The task then is how best to design learning situations that take place at a distance (or up close!) to reach the needs of our learners in ways that make sense.
The answer seems to lie in relationship and intention.
These are the same themes Avi and I explored with online tutors in adult education a few weeks ago.
CORAL (Complementary Online Resources for Adult Learners) is an online tutoring service offered to adult learners from LEARN Quebec. CORAL’s Barbara and Cheryl asked us to accompany their tutors in some professional development on tutoring at a distance.
At REFAD, presenters from CEGEP á Distance (CAD) told us their story of online tutoring. They talked about the centrality of feedback for success and for fighting dropout rates and absenteeism in distance learning.
What I found especially interesting is that their tutors are all CEGEP teachers, which is a similar situation as our CORAL tutors who are all teachers within Quebec’s English sector Adult Ed system. What the CAD is doing, is providing their tutors with explicit professional development in how to provide effective, intentional feedback as the backbone of their practice.
Roselyne Boyer from Université de Laval spoke about the biggest task in online learning being to manage the human element within all of the technology and in face of the distance.

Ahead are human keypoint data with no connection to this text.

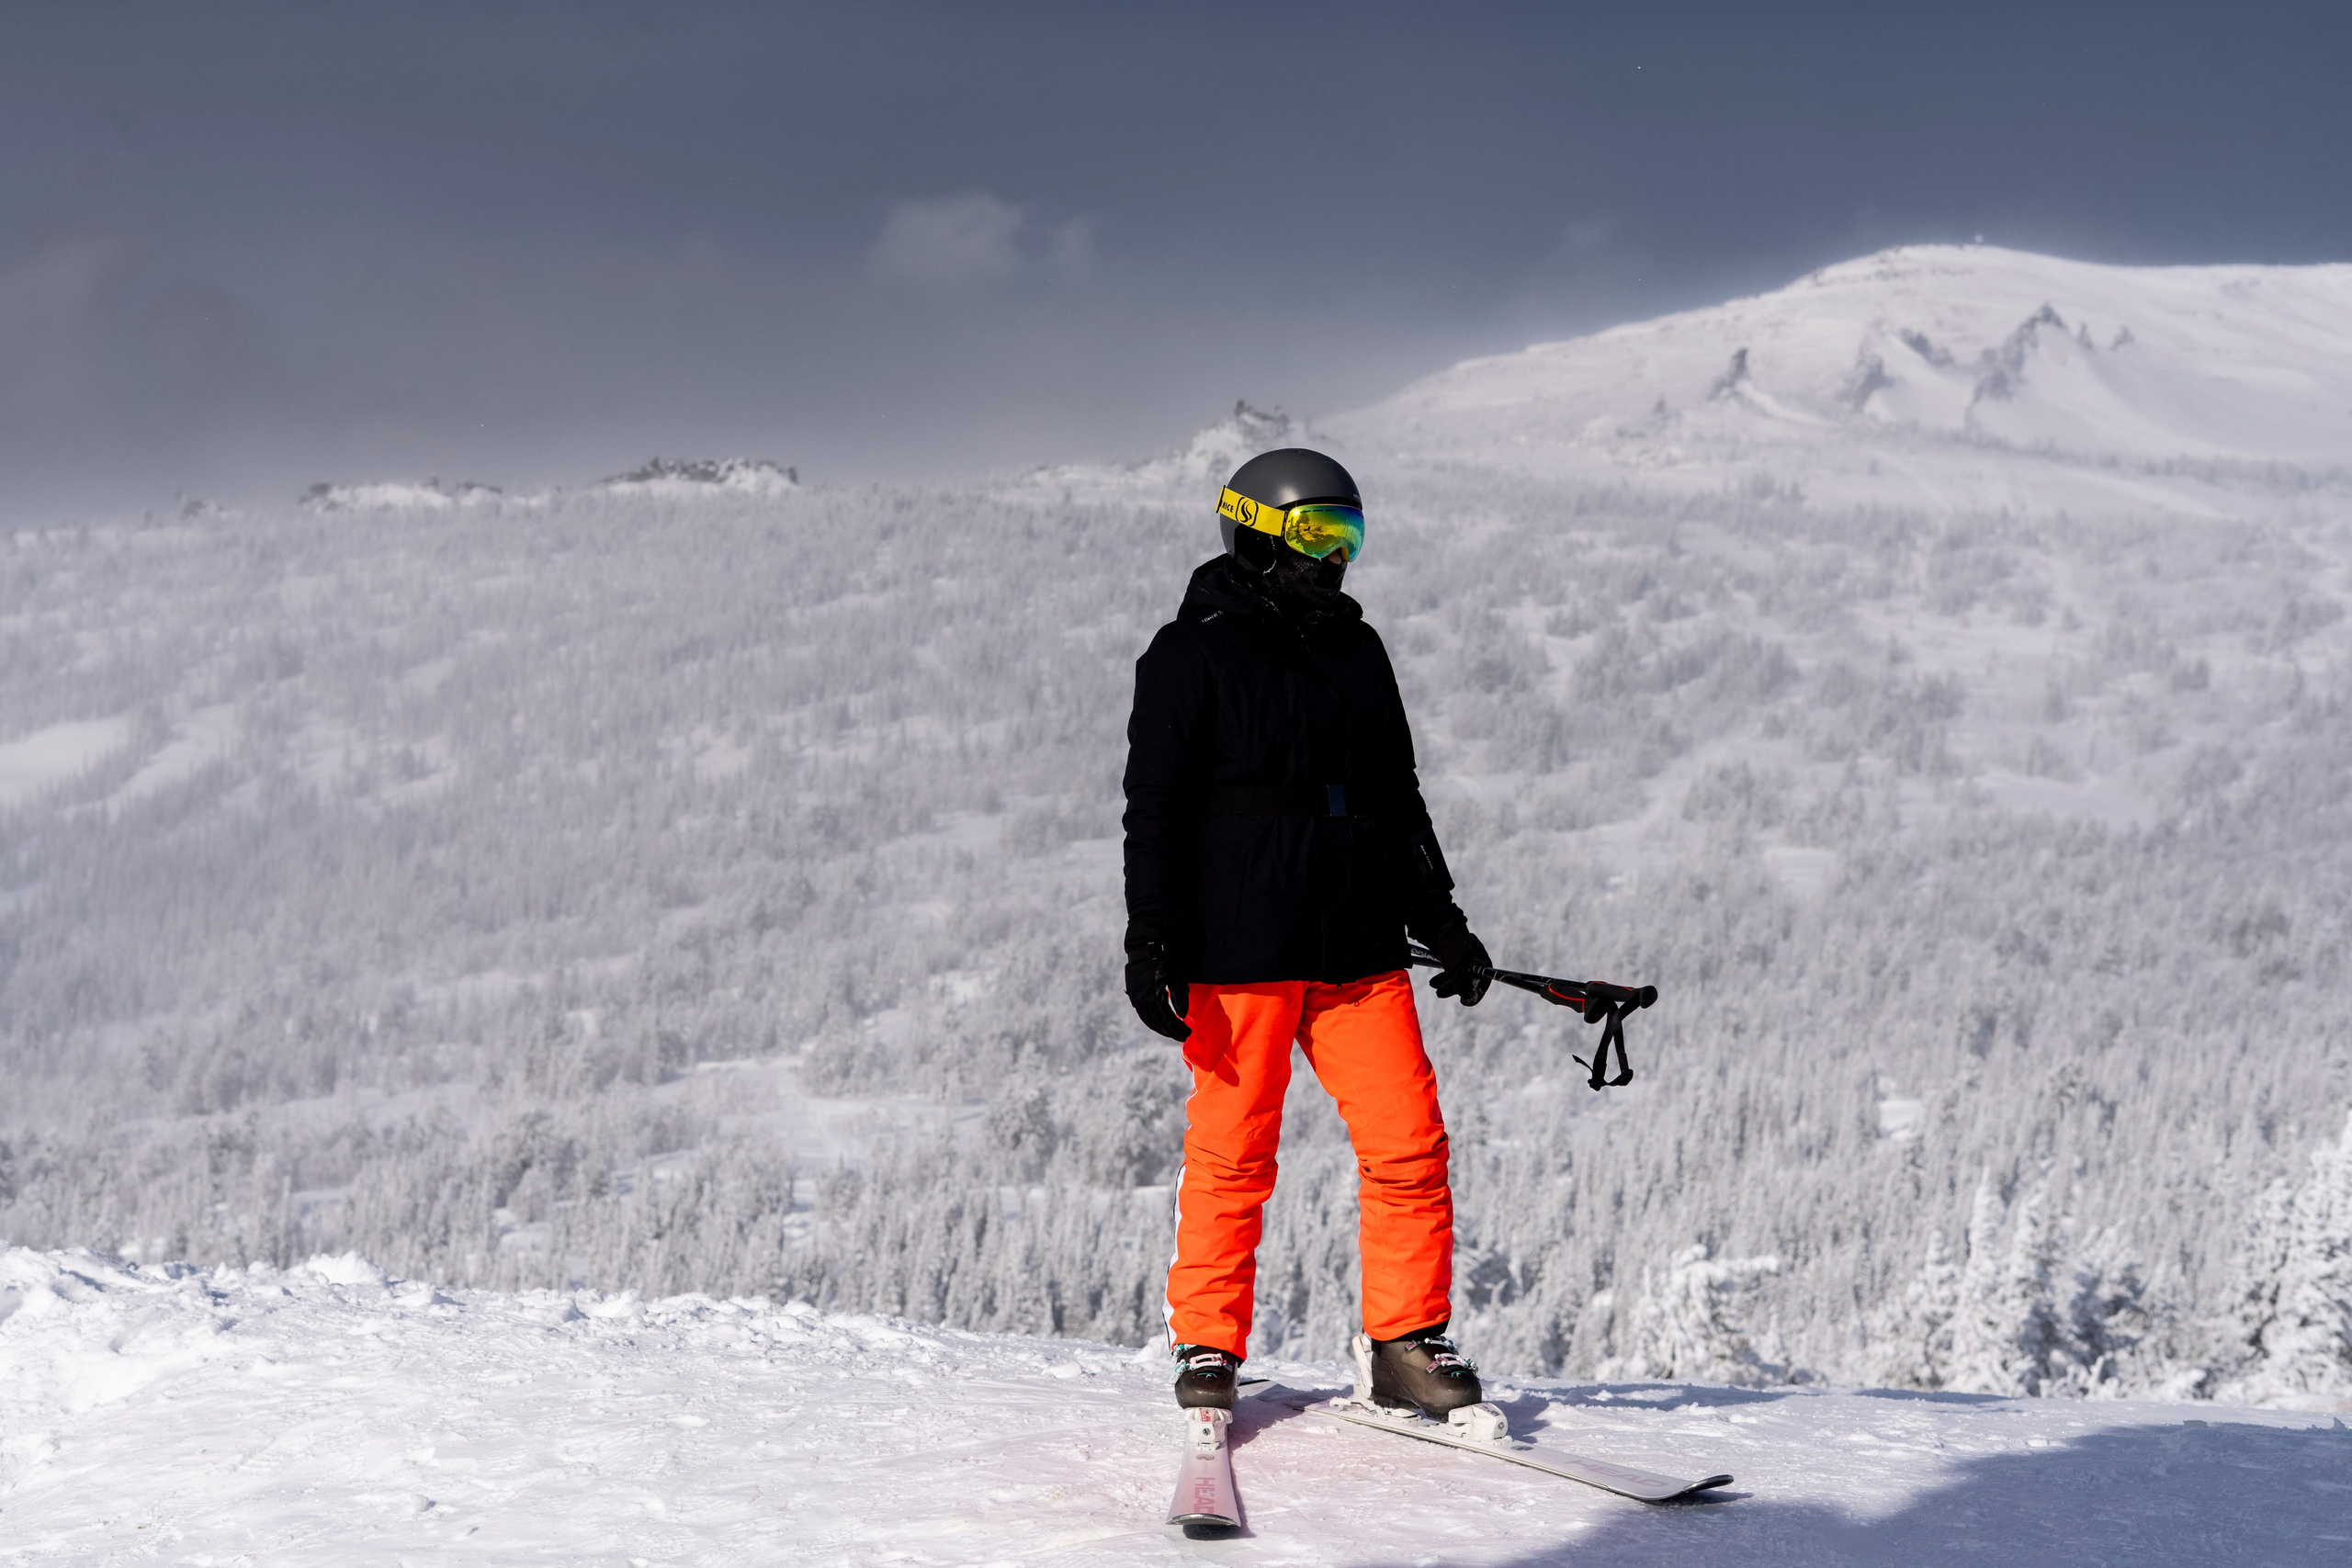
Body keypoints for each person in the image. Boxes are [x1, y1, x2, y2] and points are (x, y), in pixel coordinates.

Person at [1122, 447, 1492, 1416]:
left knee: (1408, 1144)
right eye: (1316, 533)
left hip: (1357, 948)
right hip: (1239, 950)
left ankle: (1405, 1343)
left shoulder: (1356, 652)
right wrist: (1151, 939)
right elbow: (1153, 807)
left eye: (1349, 536)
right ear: (1253, 531)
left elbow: (1394, 801)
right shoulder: (1188, 653)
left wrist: (1442, 922)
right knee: (1232, 1155)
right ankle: (1207, 1346)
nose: (1336, 557)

That is, in fact, her vision, as shown in this image from her presentation.
It is really from this point that Avi and I framed our Professional Development with the tutors at CORAL. Our main message was that no matter where we are teaching, the student-teacher relationship frames the work.
Rather than focusing on the technology behind online learning, if we focus on student learning we can then find the tools that make the most sense for everyone within that context.

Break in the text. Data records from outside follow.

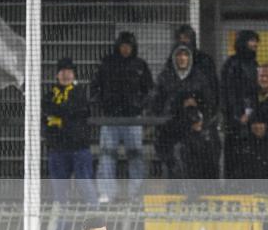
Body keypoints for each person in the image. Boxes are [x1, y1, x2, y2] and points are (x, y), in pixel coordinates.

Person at [91, 31, 154, 203]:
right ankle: (107, 193)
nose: (126, 49)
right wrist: (102, 105)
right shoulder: (107, 64)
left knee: (136, 157)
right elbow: (95, 87)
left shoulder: (140, 65)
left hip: (132, 119)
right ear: (118, 46)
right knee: (107, 155)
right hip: (110, 118)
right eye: (123, 45)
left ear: (133, 47)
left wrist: (139, 106)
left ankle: (136, 194)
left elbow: (149, 90)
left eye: (129, 46)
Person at [150, 45, 216, 178]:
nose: (182, 58)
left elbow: (209, 103)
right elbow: (156, 102)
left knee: (192, 164)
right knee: (171, 163)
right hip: (169, 129)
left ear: (190, 58)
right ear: (174, 58)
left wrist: (201, 119)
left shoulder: (199, 78)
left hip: (193, 129)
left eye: (185, 55)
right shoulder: (164, 77)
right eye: (179, 55)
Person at [43, 57, 97, 209]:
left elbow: (72, 110)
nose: (65, 75)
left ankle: (95, 229)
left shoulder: (80, 93)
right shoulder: (49, 95)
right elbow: (46, 111)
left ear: (74, 74)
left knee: (85, 186)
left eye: (69, 71)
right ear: (57, 74)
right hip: (57, 150)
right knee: (60, 194)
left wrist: (57, 116)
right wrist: (63, 116)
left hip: (79, 148)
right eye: (62, 71)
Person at [221, 30, 260, 178]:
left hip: (249, 118)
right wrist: (238, 115)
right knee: (234, 157)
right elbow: (229, 92)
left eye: (256, 41)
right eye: (252, 40)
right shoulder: (232, 64)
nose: (255, 44)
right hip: (236, 120)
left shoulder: (254, 64)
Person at [166, 24, 218, 109]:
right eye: (180, 38)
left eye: (186, 38)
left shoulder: (204, 60)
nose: (183, 41)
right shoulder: (172, 60)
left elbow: (211, 87)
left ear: (192, 39)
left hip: (201, 109)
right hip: (177, 110)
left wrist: (199, 101)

To return to what I wrote earlier – while the teacher student relationship frames the work, there is also that other human factor that is often missing from the context of the work: the social context.
P., a high school student from Ontario took both online and face to face courses at his school and he shared his experiences with us at REFAD2016. While he did well in his online courses, he preferred his face to face courses because of his friends in the room. I have a feeling that a perfect online course (if that can possibly exist…) will exist somewhere in between the online and the face to face.
So. Flexibility, differentiation, and a recognition of the human element (it is sacred) need to be key factors of learning at a distance. Not very different from learning in presence, is it?